(Provided material)

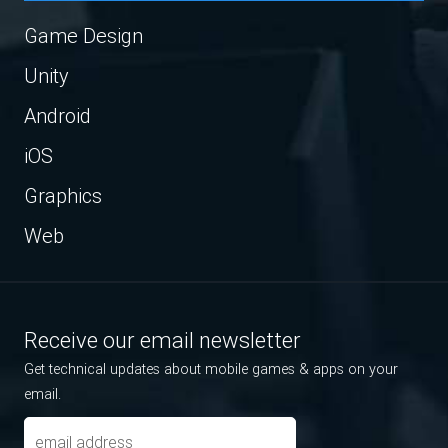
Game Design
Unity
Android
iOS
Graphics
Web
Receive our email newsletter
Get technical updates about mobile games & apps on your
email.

(End Provided material)

_Action item_: From the entries above, extract every line where the word "email" appears.

_Answer for this exercise_:
Receive our email newsletter
email.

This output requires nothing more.